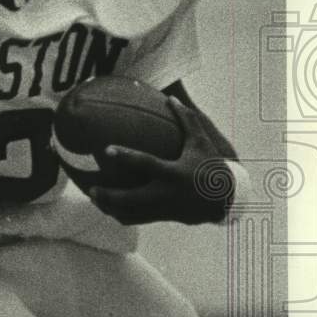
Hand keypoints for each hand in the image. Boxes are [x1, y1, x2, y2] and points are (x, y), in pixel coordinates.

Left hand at [89, 96, 231, 225]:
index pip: (145, 164)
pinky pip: (136, 219)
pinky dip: (120, 214)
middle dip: (108, 196)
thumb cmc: (211, 166)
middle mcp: (166, 193)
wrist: (226, 200)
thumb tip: (171, 96)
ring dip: (109, 208)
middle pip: (130, 199)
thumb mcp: (201, 142)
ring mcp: (163, 208)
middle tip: (90, 187)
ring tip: (92, 197)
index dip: (125, 157)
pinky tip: (107, 207)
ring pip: (130, 213)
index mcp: (173, 173)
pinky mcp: (162, 217)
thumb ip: (186, 119)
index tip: (106, 149)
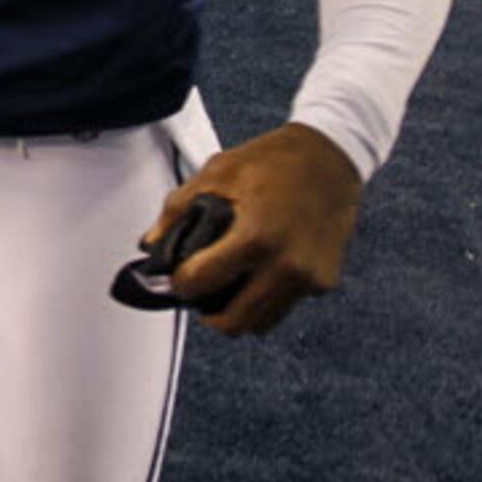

____________

EXERCISE REQUIREMENTS
Your answer should contain only the lines from the beginning of the listing above through the line with "wrist: (226, 200)", copied exactly and without the pictures.

WRITTEN ANSWER
Hand keypoints for each hand in the image. Boxes are [x1, y1, x2, y2] and points are (x, y), in pixel coordinates.

Left hand at [89, 96, 231, 225]:
index pip: (145, 164)
pinky pip: (136, 219)
pinky dip: (120, 214)
middle dip: (108, 196)
thumb cmc: (211, 166)
middle mcp: (166, 193)
wrist: (226, 200)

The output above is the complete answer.